● Exercise requirements:
Please write what comes next in the text below about combined sewer overflows, picking up after its last sentence.

A combined sewer overflow (CSO) is a discharge of raw sewage mixed with stormwater into local waterways during a wet weather event, such as a rainstorm. Overflows occur when there is too much of this mixture for the sewer system or treatment plants to handle. To relieve pressure in the system and minimize backups into homes and businesses, excess sewage flows into local waterways.
A combined sewer is a one-pipe sewer that is designed to convey both stormwater and sanitary sewage. During dry weather, sanitary sewage alone is conveyed to a treatment facility. During wet weather, a mixture of stormwater and sanitary sewage is conveyed. Combined sewers can reach full capacity and begin to overflow to the Des Moines River.
CSOs contain raw sewage, which can be the source of disease-causing organisms. In addition, the pollutants in CSOs can adversely affect fish and other aquatic life and can create aesthetic problems, such as odors and sewage waste debris.

● Extracted entries:

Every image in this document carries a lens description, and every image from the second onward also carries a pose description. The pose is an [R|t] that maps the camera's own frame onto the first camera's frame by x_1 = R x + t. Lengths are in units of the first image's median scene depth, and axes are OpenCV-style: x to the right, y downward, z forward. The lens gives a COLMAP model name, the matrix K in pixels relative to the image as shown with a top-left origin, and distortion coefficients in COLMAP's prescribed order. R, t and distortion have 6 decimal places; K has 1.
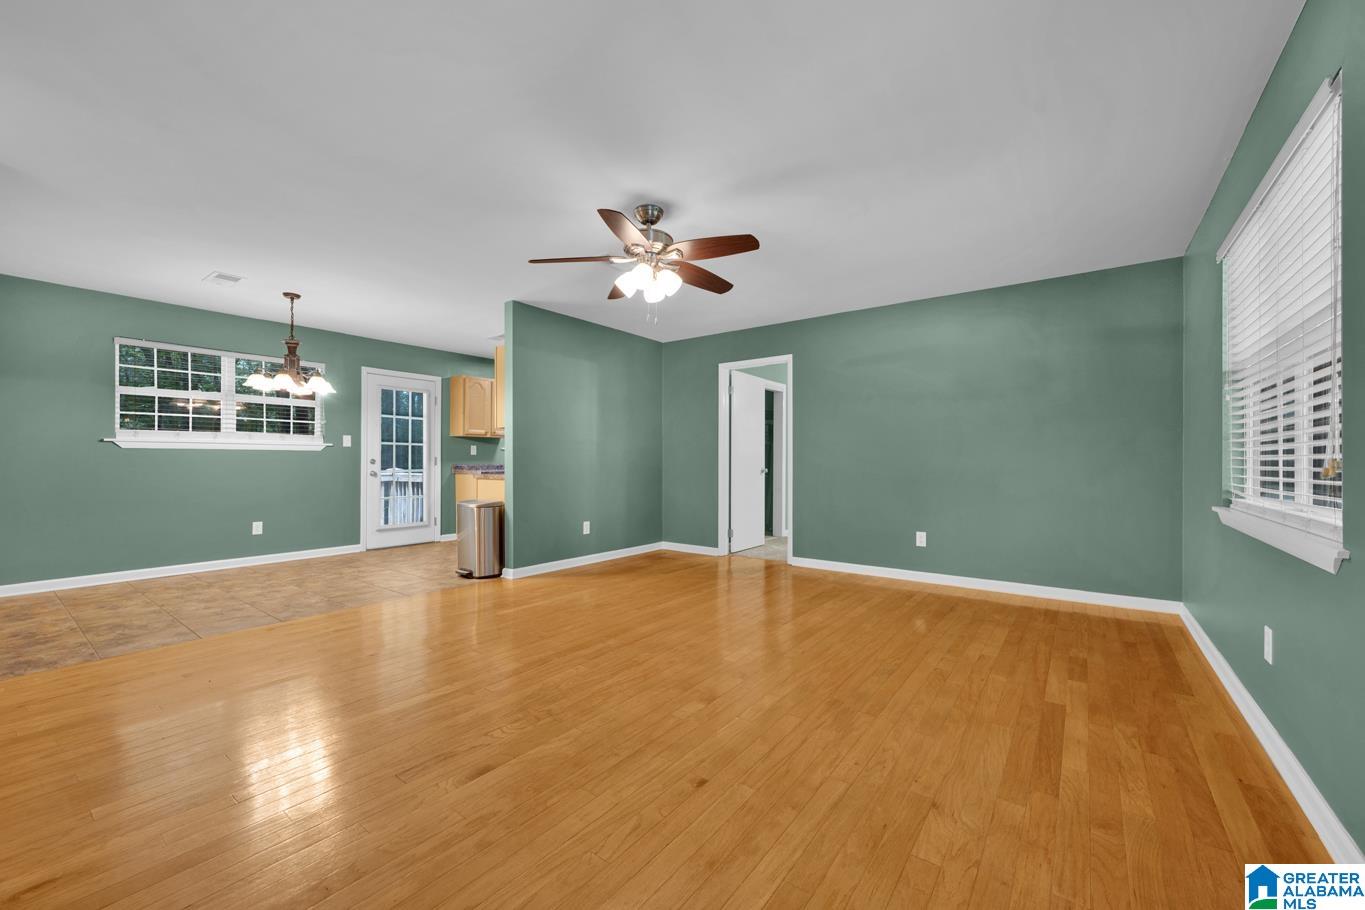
...
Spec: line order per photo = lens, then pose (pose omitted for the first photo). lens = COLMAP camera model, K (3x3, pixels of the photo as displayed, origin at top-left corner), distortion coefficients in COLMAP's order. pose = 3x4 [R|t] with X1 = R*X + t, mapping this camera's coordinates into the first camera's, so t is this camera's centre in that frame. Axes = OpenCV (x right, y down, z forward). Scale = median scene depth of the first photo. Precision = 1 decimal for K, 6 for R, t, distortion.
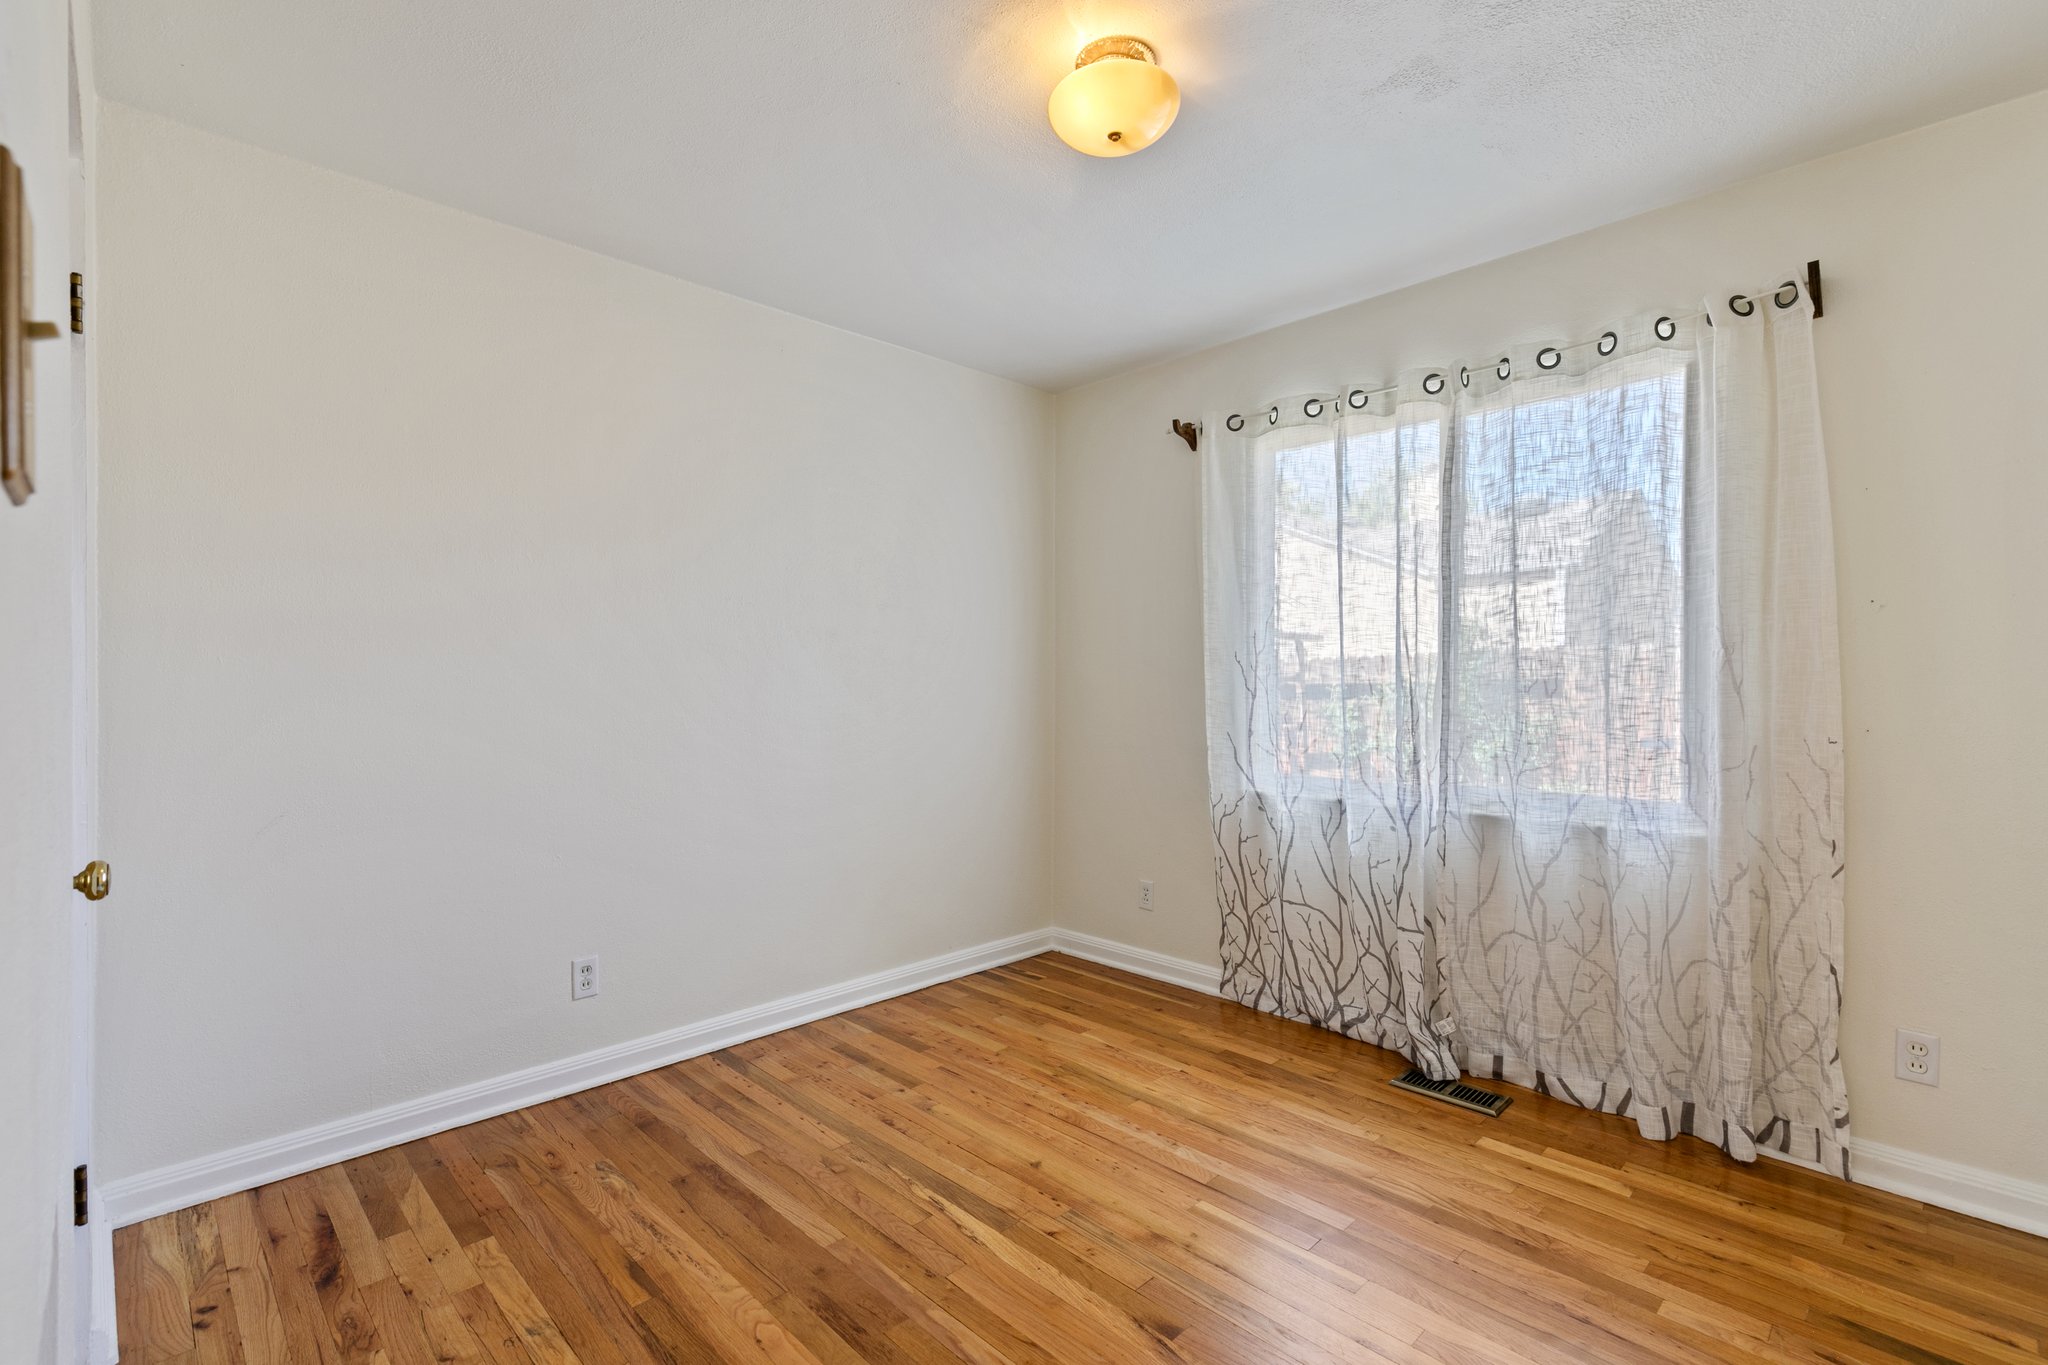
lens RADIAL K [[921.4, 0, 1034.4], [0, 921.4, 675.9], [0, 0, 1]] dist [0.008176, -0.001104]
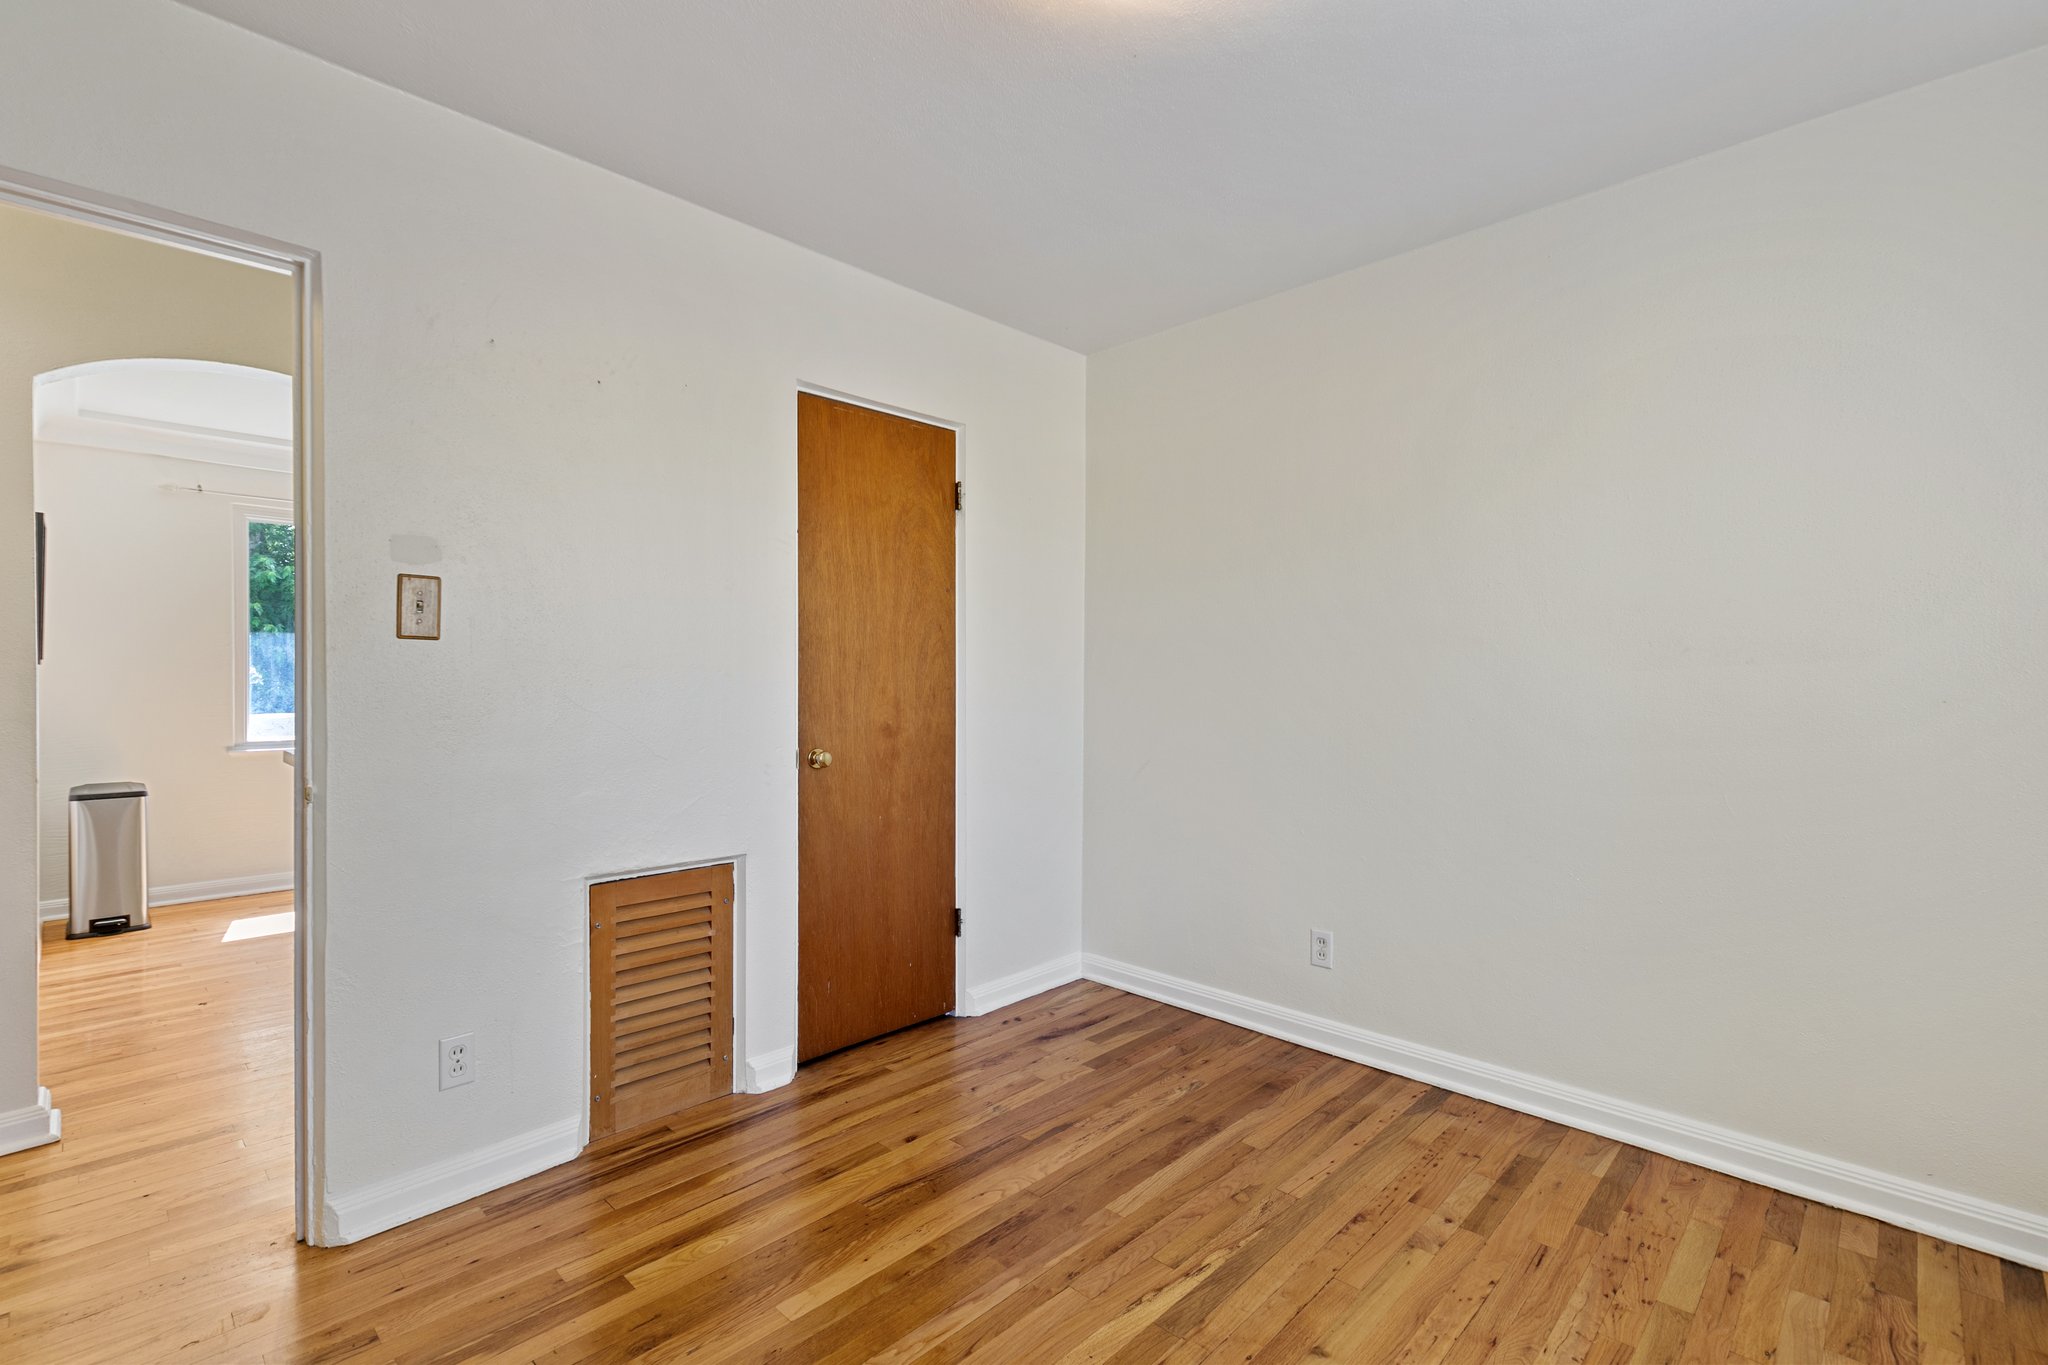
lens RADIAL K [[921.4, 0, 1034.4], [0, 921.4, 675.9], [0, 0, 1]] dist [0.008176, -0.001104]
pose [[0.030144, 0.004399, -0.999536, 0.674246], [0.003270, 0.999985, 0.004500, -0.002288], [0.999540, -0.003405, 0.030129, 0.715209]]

● Response area:
A CSO contains raw sewage and pollutants that include human bacteria and viruses, chemicals, oils, animal wastes and other contaminants that all have the potential to cause health concerns and illness. A CSO allows millions of gallons of untreated sewage and stormwater to enter the waterways in a typical year. Concerns associated with these discharges include:
The extent of the health concerns from a CSO discharge depend on the amount of water dilution from the size of the receiving stream, the amount of precipitation that causes the overflow, and if the overflow occurs during peak sewage periods such as the morning or evening.
A separate sanitary system is a collection of pipes located under streets and easements that are designed solely to transport sewage away from the sanitary fixtures inside homes, businesses, and industry and convey it to the wastewater treatment plant. This system protects public health by treating human and industrial wastes to reduce pollutant concentrations so they can be safely discharged. Cities that have these systems must also have a separate sewer system to handle stormwater.
A storm sewer system is a collection of inlets and pipes, located under streets and easements, designed to transport rainwater and snowmelt away from streets, homes and businesses and convey it to various receiving waters (such as streams and rivers). Storm sewers are usually much larger than sanitary sewer system pipes because peak stormwater flows from typical rain events greatly exceed sanitary flows. Water discharged through separate storm sewers generally receives no treatment.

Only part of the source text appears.